### Provided material
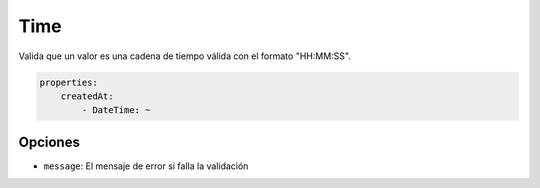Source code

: Time
====

Valida que un valor es una cadena de tiempo válida con el formato "HH:MM:SS".

.. code-block:: yaml

    properties:
        createdAt:
            - DateTime: ~

Opciones
--------

* ``message``: El mensaje de error si falla la validación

### Work order
All entries need repeating exactly, but without the pictures.

### Reply
Source code

: Time
====

Valida que un valor es una cadena de tiempo válida con el formato "HH:MM:SS".

.. code-block:: yaml

    properties:
        createdAt:
            - DateTime: ~

Opciones
--------

* ``message``: El mensaje de error si falla la validación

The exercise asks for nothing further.